### [WHAT THE EXERCISE ASKS]
A faithful copy of every entry is the goal; keep the images out of it.

Dataset entries:

--

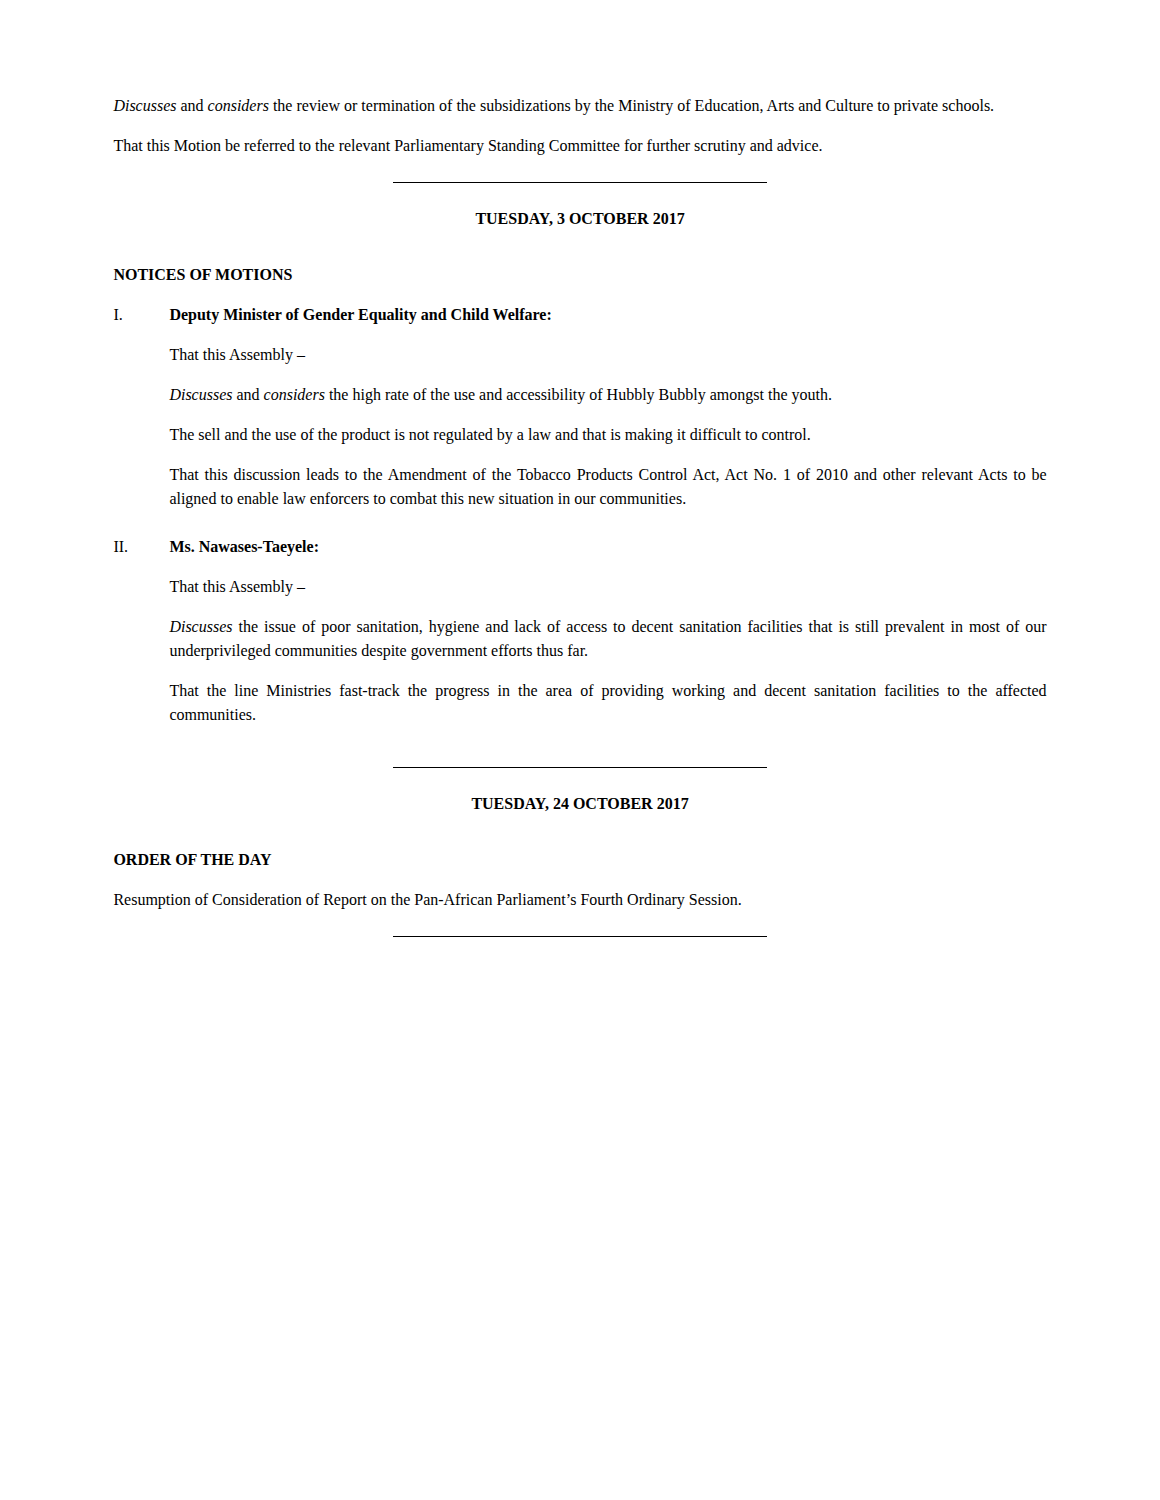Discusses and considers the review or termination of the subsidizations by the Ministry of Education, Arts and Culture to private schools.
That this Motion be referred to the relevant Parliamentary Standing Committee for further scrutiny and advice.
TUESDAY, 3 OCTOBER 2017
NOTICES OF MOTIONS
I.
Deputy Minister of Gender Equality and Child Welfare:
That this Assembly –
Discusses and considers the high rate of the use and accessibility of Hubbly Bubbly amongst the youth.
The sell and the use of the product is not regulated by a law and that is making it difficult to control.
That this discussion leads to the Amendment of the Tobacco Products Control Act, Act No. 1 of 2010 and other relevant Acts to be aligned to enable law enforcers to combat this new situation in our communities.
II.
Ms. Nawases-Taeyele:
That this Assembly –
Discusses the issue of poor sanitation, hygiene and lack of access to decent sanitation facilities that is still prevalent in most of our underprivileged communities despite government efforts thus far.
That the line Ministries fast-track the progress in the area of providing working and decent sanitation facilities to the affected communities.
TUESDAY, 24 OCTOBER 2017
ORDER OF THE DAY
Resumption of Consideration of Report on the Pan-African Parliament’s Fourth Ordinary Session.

--

### [ANSWER SPACE]
Discusses and considers the review or termination of the subsidizations by the Ministry of Education, Arts and Culture to private schools.
That this Motion be referred to the relevant Parliamentary Standing Committee for further scrutiny and advice.
TUESDAY, 3 OCTOBER 2017
NOTICES OF MOTIONS
I.
Deputy Minister of Gender Equality and Child Welfare:
That this Assembly –
Discusses and considers the high rate of the use and accessibility of Hubbly Bubbly amongst the youth.
The sell and the use of the product is not regulated by a law and that is making it difficult to control.
That this discussion leads to the Amendment of the Tobacco Products Control Act, Act No. 1 of 2010 and other relevant Acts to be aligned to enable law enforcers to combat this new situation in our communities.
II.
Ms. Nawases-Taeyele:
That this Assembly –
Discusses the issue of poor sanitation, hygiene and lack of access to decent sanitation facilities that is still prevalent in most of our underprivileged communities despite government efforts thus far.
That the line Ministries fast-track the progress in the area of providing working and decent sanitation facilities to the affected communities.
TUESDAY, 24 OCTOBER 2017
ORDER OF THE DAY
Resumption of Consideration of Report on the Pan-African Parliament’s Fourth Ordinary Session.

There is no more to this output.